Monday, 22 October 2012

4th International Exhibition of Calligraphy - Moscow




Once again the Russian Federation hosts the worlds foremost exhibition of contemporary calligraphy in Moscow. This 2012 biannual event runs between 1st November until the 15th December. A diverse and colourful exhibition that represents over 40 world class calligraphy artists of different language traditions, who have contributed calligraphic masterpieces to celebrate the beauty of handwriting, excelling their artistic abilities in the name of keeping such calligraphy traditions alive.

The exhibition officially opened on the 1st November with a grand event that attracted much media attention as captured here.

A beautifully styled catalog of the exhibition artworks and their creators has been skillfully made available 'electronically' :




There is also a 'virtual excursion' that allows remote live viewing of the exhibition via CCTV cameras placed strategically around the gallery halls.



Since the Contemporary Calligraphy Museum of Moscow first held their international calligraphy exhibition in 2008, Tashi Mannox has been invited to exhibit with three of their biennials. This year Tashi especially created two art pieces and donated a third for the 2012 show.

One such piece especially created, as shown in the above snap-shot of the catalog, called "Homage to the Three Jewels" can also be seen with a more detailed explanation in a previous blog post here.

The other calligraphy art piece exclusively created for Moscow is called "The Four Immeasurable States" (as below) another calligraphy based on a classical Buddhist theme and popular for a strongly growing Buddhist community in Russia.

༄། ཚད་མེད་བཞི། །

"The Four Immeasurable States"
Chinese ink and Japanese mineral paint on Bhutanese tsasho paper, 
57x84cm  Tashi Mannox 2012.

Seated on the four open lotus flowers are the four immeasurable states:


བྱམས་པ་  སྙིང་རྗེ་  དགའ་བ་  བཏང་སྙོམས་
Love,   Compassion,   Joy,   Equanimity.
These four key words are highlighted in blue calligraphy of the Drutsa script style.  Below which is a round tailed Drutsa script from the 14th century Tibet.
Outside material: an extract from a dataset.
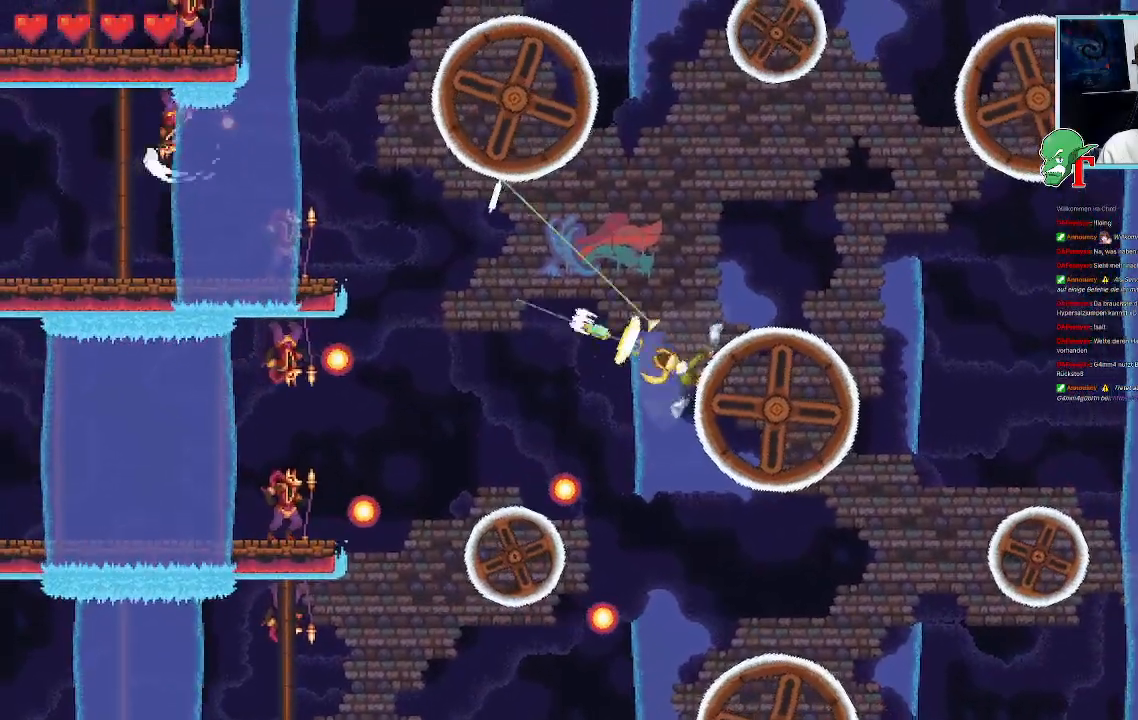
{"buttons": [], "left_stick": "right", "right_stick": "center", "events": [[118, "left_stick", "up-right"], [353, "left_stick", "right"]]}
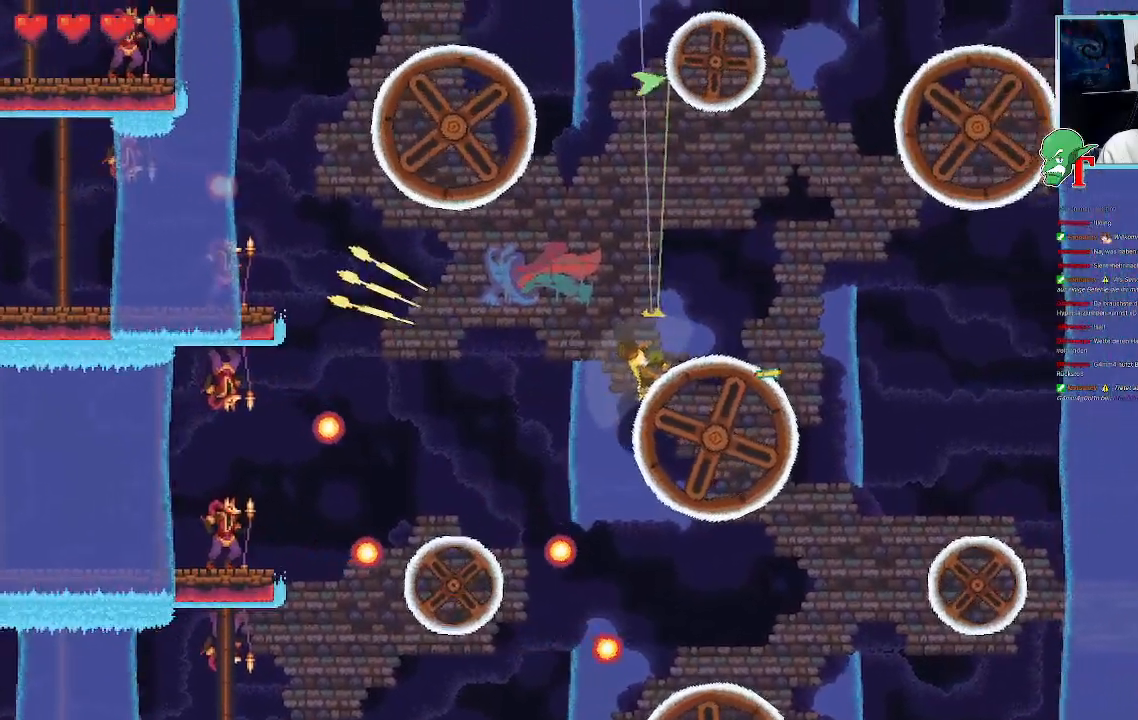
{"buttons": [], "left_stick": "right", "right_stick": "center", "events": []}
This particular rare round tailed Drutsa was gathered together after months of research pouring over ancient Tibetan manuscripts, in Uchen this reads as:

༄།ཐེག་ཆེན་པས་སེམས་ཅན་ཚད་མེད་པར་དམིགས་ནས་བསྒོམས་ཏེ་བསོད་ནམས་ཚད་མེད་པ་འཕེན་པར་བྱེད་པའི་སེམས་བཞི་སྟེ།བསོད་ནམས་ཚད་མེད་པ་འཕེན་པར་བྱེད་པའི་སེམས་བཞི་སྟེ། བྱམས་པ་ཚད་མེད་དང། སྙིང་རྗེ་ཚད་མེད། དགའ་བ་ཚད་མེད། བཏང་སྙོམས་ཚད་མེད་བཅས་སོ།
“According to the Mahayana by meditation that focuses on measureless beings there are four states of mind that set in motion measureless punya (auspicious or positive effects or states), namely:
Measureless love, measureless compassion, measureless joy and measureless equanimity”

Translation by Lama Shepen Hookham at the request of Tashi Mannox June 2011.
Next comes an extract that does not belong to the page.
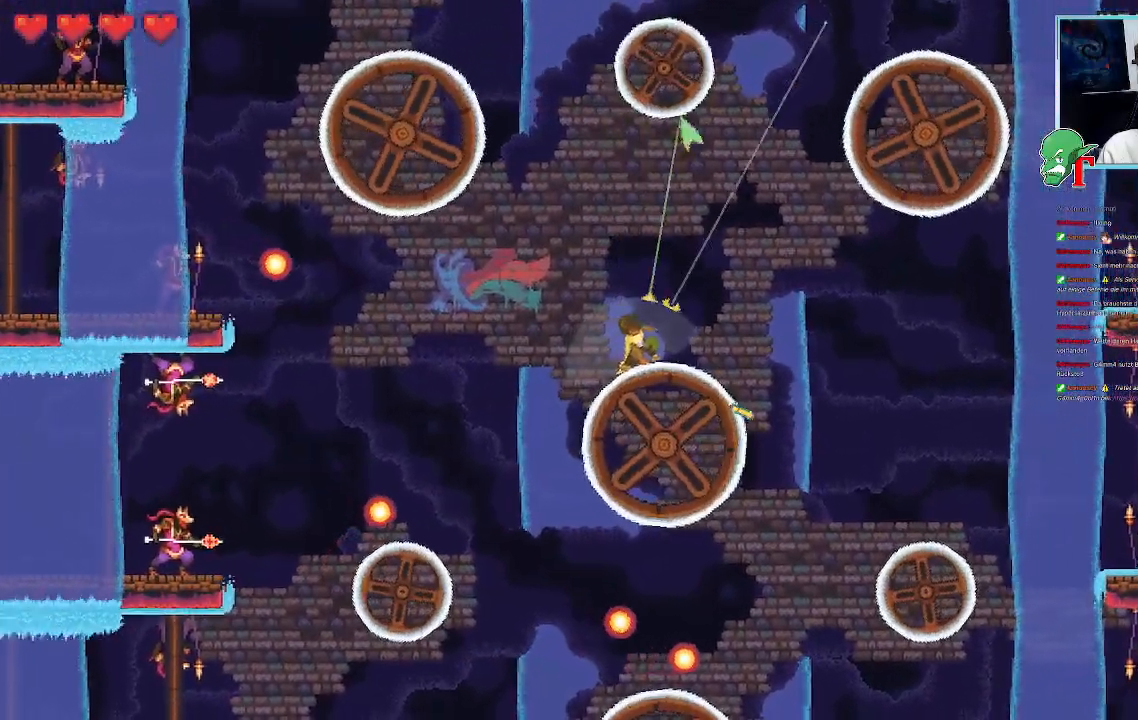
{"buttons": [], "left_stick": "down-right", "right_stick": "center", "events": []}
The below photos taken at the 4th International Exhibition of calligraphy showing four of Tashi's artworks displayed among other calligraphy traditions, such as Islamic and classical Chinese.

"The Four Immeasurable States"

The exhibits 

contemplation

"Seven line prayer to Guru Rinpoche"
"Seven line prayer to Guru Rinpoche" detail

"Homage to the Three Jewels"

"Sacred Mantra" and "Homage to the Three Jewels" 

"Sacred Mantra" close up observation 

"Sacred Mantra" detail

"Sacred Mantra"


Up close.... Visitors during the official opening of the IV International Exhibition of Calligraphy 2012, take in detail of one of Tashi's earlier art pieces called "Sacred Mantra" donated to the Moscow Contemporary Calligraphy Museum in 2010.